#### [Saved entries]
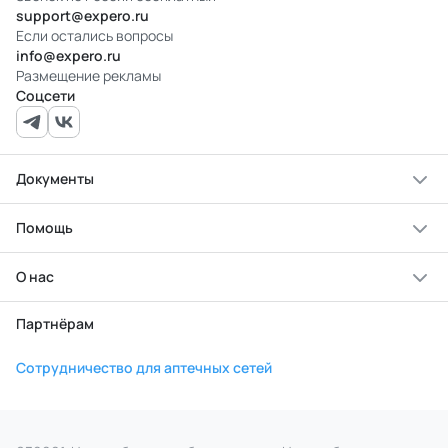
support@expero.ru
Если остались вопросы
info@expero.ru
Размещение рекламы
Соцсети
Документы
Помощь
О нас
Партнёрам
Сотрудничество для аптечных сетей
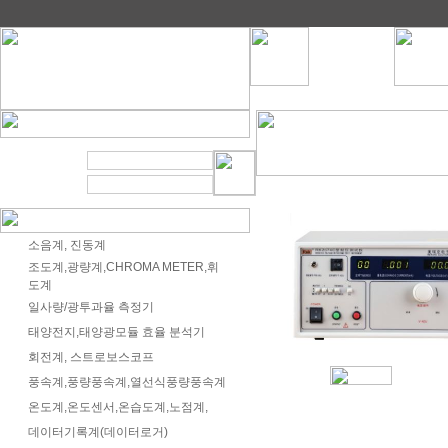
소음계, 진동계
조도계,광량계,CHROMA METER,휘
도계
일사량/광투과율 측정기
태양전지,태양광모듈 효율 분석기
회전계, 스트로보스코프
풍속계,풍량풍속계,열선식풍량풍속계
온도계,온도센서,온습도계,노점계,
데이터기록계(데이터로거)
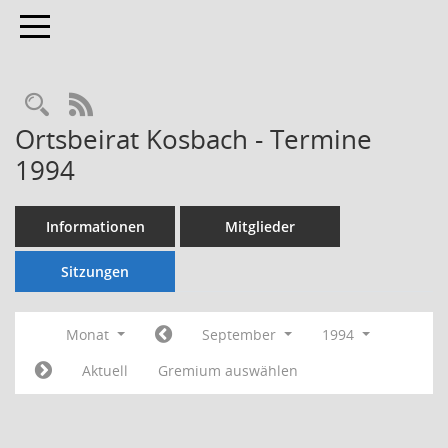
Toggle navigation
Rechercheauswahl
RSS-Feed
Ortsbeirat Kosbach - Termine
1994
Informationen
Mitglieder
Sitzungen
Monat
September
1994
Aktuell
Gremium auswählen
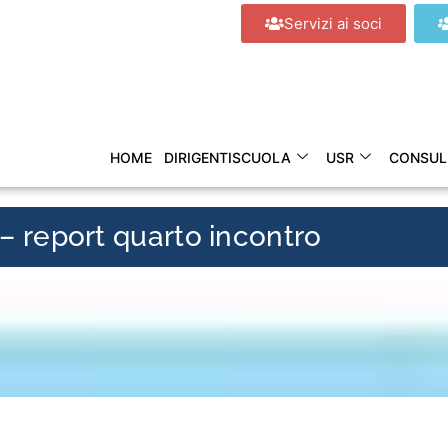
Servizi ai soci
HOME
DIRIGENTISCUOLA
USR
CONSUL
 report quarto incontro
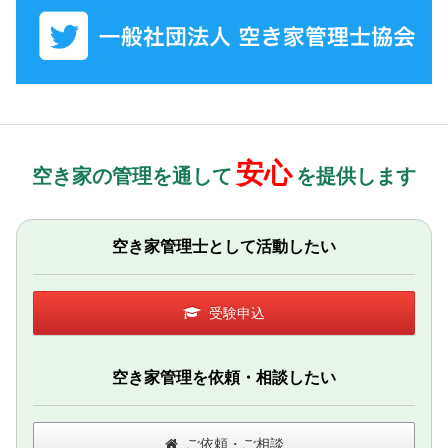
安心
空き家の管理を通して
を提供します
空き家管理士として活動したい
受験申込
空き家管理を依頼・相談したい
ご依頼・ご相談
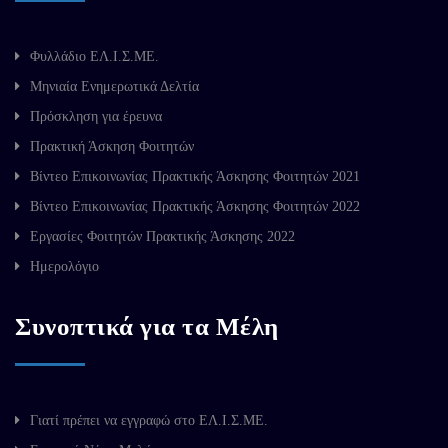
Φυλλάδιο ΕΛ.Ι.Σ.ΜΕ.
Μηνιαία Ενημερωτικά Δελτία
Πρόσκληση για έρευνα
Πρακτική Άσκηση Φοιτητών
Βίντεο Επικοινωνίας Πρακτικής Άσκησης Φοιτητών 2021
Βίντεο Επικοινωνίας Πρακτικής Άσκησης Φοιτητών 2022
Εργασίες Φοιτητών Πρακτικής Άσκησης 2022
Ημερολόγιο
Συνοπτικά για τα Μέλη
Γιατί πρέπει να εγγραφώ στο ΕΛ.Ι.Σ.ΜΕ.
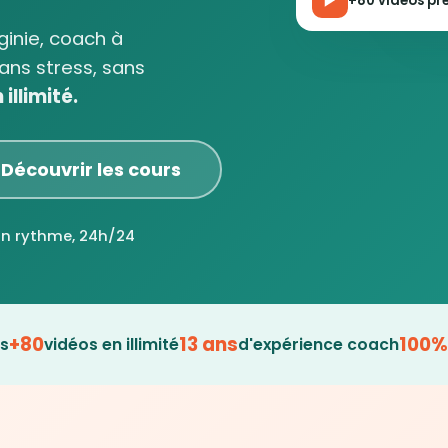
+80 vidéos prê
rginie, coach à
ans stress, sans
illimité.
Découvrir les cours
on rythme, 24h/24
+80
13 ans
100%
es
vidéos en illimité
d'expérience coach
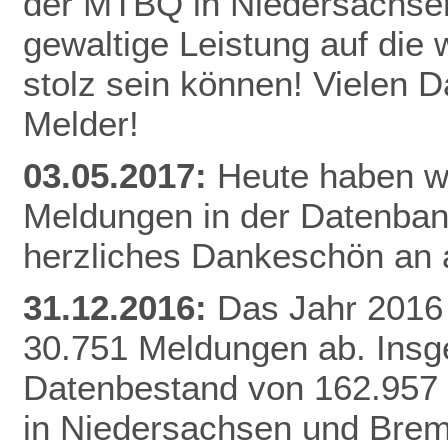
der MTBQ in Niedersachsen
gewaltige Leistung auf die 
stolz sein können! Vielen 
Melder!
03.05.2017:
Heute haben wi
Meldungen in der Datenbank
herzliches Dankeschön an a
31.12.2016:
Das Jahr 2016 
30.751 Meldungen ab. Insg
Datenbestand von 162.957
in Niedersachsen und Brem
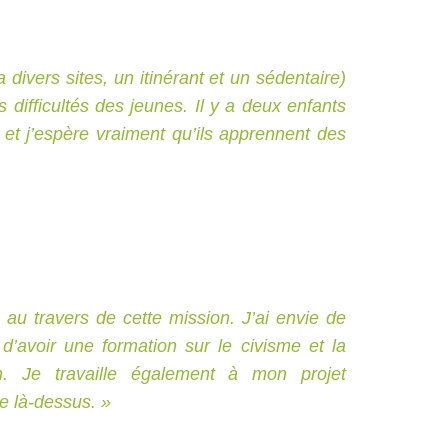
a divers sites, un itinérant et un sédentaire)
s difficultés des jeunes. Il y a deux enfants
et j’espère vraiment qu’ils apprennent des
s au travers de cette mission. J’ai envie de
d’avoir une formation sur le civisme et la
on. Je travaille également à mon projet
ie là-dessus. »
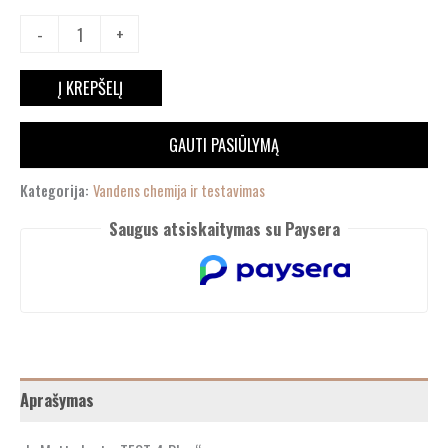
-
+
Į KREPŠELĮ
GAUTI PASIŪLYMĄ
Kategorija:
Vandens chemija ir testavimas
Saugus atsiskaitymas su Paysera
Aprašymas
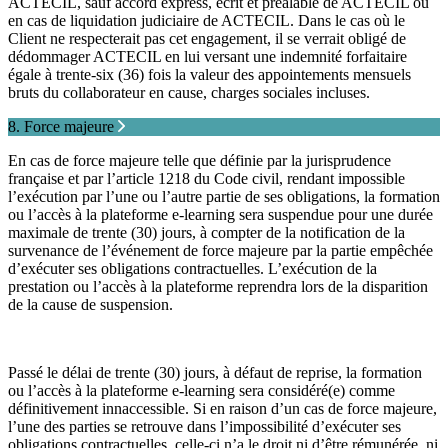
ACTECIL, sauf accord express, écrit et préalable de ACTECIL ou
en cas de liquidation judiciaire de ACTECIL. Dans le cas où le
Client ne respecterait pas cet engagement, il se verrait obligé de
dédommager ACTECIL en lui versant une indemnité forfaitaire
égale à trente-six (36) fois la valeur des appointements mensuels
bruts du collaborateur en cause, charges sociales incluses.
8. Force majeure
En cas de force majeure telle que définie par la jurisprudence
française et par l’article 1218 du Code civil, rendant impossible
l’exécution par l’une ou l’autre partie de ses obligations, la formation
ou l’accès à la plateforme e-learning sera suspendue pour une durée
maximale de trente (30) jours, à compter de la notification de la
survenance de l’événement de force majeure par la partie empêchée
d’exécuter ses obligations contractuelles. L’exécution de la
prestation ou l’accès à la plateforme reprendra lors de la disparition
de la cause de suspension.
Passé le délai de trente (30) jours, à défaut de reprise, la formation
ou l’accès à la plateforme e-learning sera considéré(e) comme
définitivement innaccessible. Si en raison d’un cas de force majeure,
l’une des parties se retrouve dans l’impossibilité d’exécuter ses
obligations contractuelles, celle-ci n’a le droit ni d’être rémunérée, ni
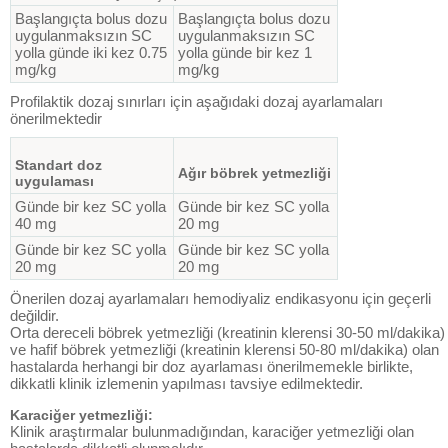
Başlangıçta bolus dozu
Başlangıçta bolus dozu
uygulanmaksızın SC
uygulanmaksızın SC
yolla günde iki kez 0.75
yolla günde bir kez 1
mg/kg
mg/kg
Profilaktik dozaj sınırları için aşağıdaki dozaj ayarlamaları
önerilmektedir
Standart doz
Ağır böbrek yetmezliği
uygulaması
Günde bir kez SC yolla
Günde bir kez SC yolla
40 mg
20 mg
Günde bir kez SC yolla
Günde bir kez SC yolla
20 mg
20 mg
Önerilen dozaj ayarlamaları hemodiyaliz endikasyonu için geçerli
değildir.
Orta dereceli böbrek yetmezliği (kreatinin klerensi 30-50 ml/dakika)
ve hafif böbrek yetmezliği (kreatinin klerensi 50-80 ml/dakika) olan
hastalarda herhangi bir doz ayarlaması önerilmemekle birlikte,
dikkatli klinik izlemenin yapılması tavsiye edilmektedir.
Karaciğer yetmezliği:
Klinik araştırmalar bulunmadığından, karaciğer yetmezliği olan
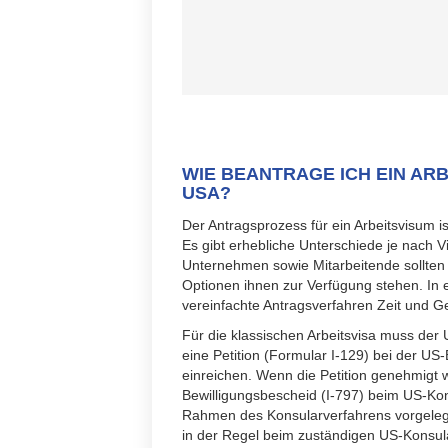
WIE BEANTRAGE ICH EIN ARB
USA?
Der Antragsprozess für ein Arbeitsvisum i
Es gibt erhebliche Unterschiede je nach 
Unternehmen sowie Mitarbeitende sollten 
Optionen ihnen zur Verfügung stehen. In 
vereinfachte Antragsverfahren Zeit und G
Für die klassischen Arbeitsvisa muss der
eine Petition (Formular I-129) bei der 
einreichen. Wenn die Petition genehmigt 
Bewilligungsbescheid (I-797) beim US-Kon
Rahmen des Konsularverfahrens vorgeleg
in der Regel beim zuständigen US-Konsula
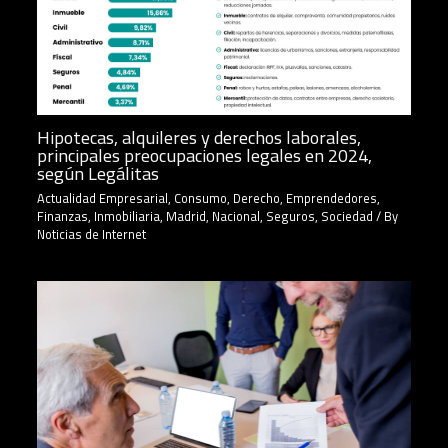
Hipotecas, alquileres y derechos laborales,
principales preocupaciones legales en 2024,
según Legálitas
Actualidad Empresarial
,
Consumo
,
Derecho
,
Emprendedores
,
Finanzas
,
Inmobiliaria
,
Madrid
,
Nacional
,
Seguros
,
Sociedad
/ By
Noticias de Internet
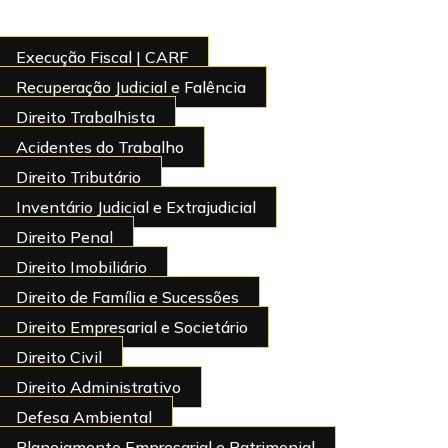
Execução Fiscal | CARF
Recuperação Judicial e Falência
Direito Trabalhista
Acidentes do Trabalho
Direito Tributário
Inventário Judicial e Extrajudicial
Direito Penal
Direito Imobiliário
Direito de Família e Sucessões
Direito Empresarial e Societário
Direito Civil
Direito Administrativo
Defesa Ambiental
Planejamento Empresarial e Patrimonial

#### [Task to carry out]
Copy the data line for line, beginning at its first line and stopping after the line that contains "in Niedersachsen und Brem". Leave the pictures out of your copy.

#### [Exercise output]
support@expero.ru
Если остались вопросы
info@expero.ru
Размещение рекламы
Соцсети
Документы
Помощь
О нас
Партнёрам
Сотрудничество для аптечных сетей
소음계, 진동계
조도계,광량계,CHROMA METER,휘
도계
일사량/광투과율 측정기
태양전지,태양광모듈 효율 분석기
회전계, 스트로보스코프
풍속계,풍량풍속계,열선식풍량풍속계
온도계,온도센서,온습도계,노점계,
데이터기록계(데이터로거)
Toggle navigation
Rechercheauswahl
RSS-Feed
Ortsbeirat Kosbach - Termine
1994
Informationen
Mitglieder
Sitzungen
Monat
September
1994
Aktuell
Gremium auswählen
Servizi ai soci
HOME
DIRIGENTISCUOLA
USR
CONSUL
 report quarto incontro
安心
空き家の管理を通して
を提供します
空き家管理士として活動したい
受験申込
空き家管理を依頼・相談したい
ご依頼・ご相談
Φυλλάδιο ΕΛ.Ι.Σ.ΜΕ.
Μηνιαία Ενημερωτικά Δελτία
Πρόσκληση για έρευνα
Πρακτική Άσκηση Φοιτητών
Βίντεο Επικοινωνίας Πρακτικής Άσκησης Φοιτητών 2021
Βίντεο Επικοινωνίας Πρακτικής Άσκησης Φοιτητών 2022
Εργασίες Φοιτητών Πρακτικής Άσκησης 2022
Ημερολόγιο
Συνοπτικά για τα Μέλη
Γιατί πρέπει να εγγραφώ στο ΕΛ.Ι.Σ.ΜΕ.
+80 vidéos prê
rginie, coach à
ans stress, sans
illimité.
Découvrir les cours
on rythme, 24h/24
+80
13 ans
100%
es
vidéos en illimité
d'expérience coach
der MTBQ in Niedersachsen
gewaltige Leistung auf die 
stolz sein können! Vielen 
Melder!
03.05.2017:
Heute haben wi
Meldungen in der Datenbank
herzliches Dankeschön an a
31.12.2016:
Das Jahr 2016 
30.751 Meldungen ab. Insg
Datenbestand von 162.957
in Niedersachsen und Brem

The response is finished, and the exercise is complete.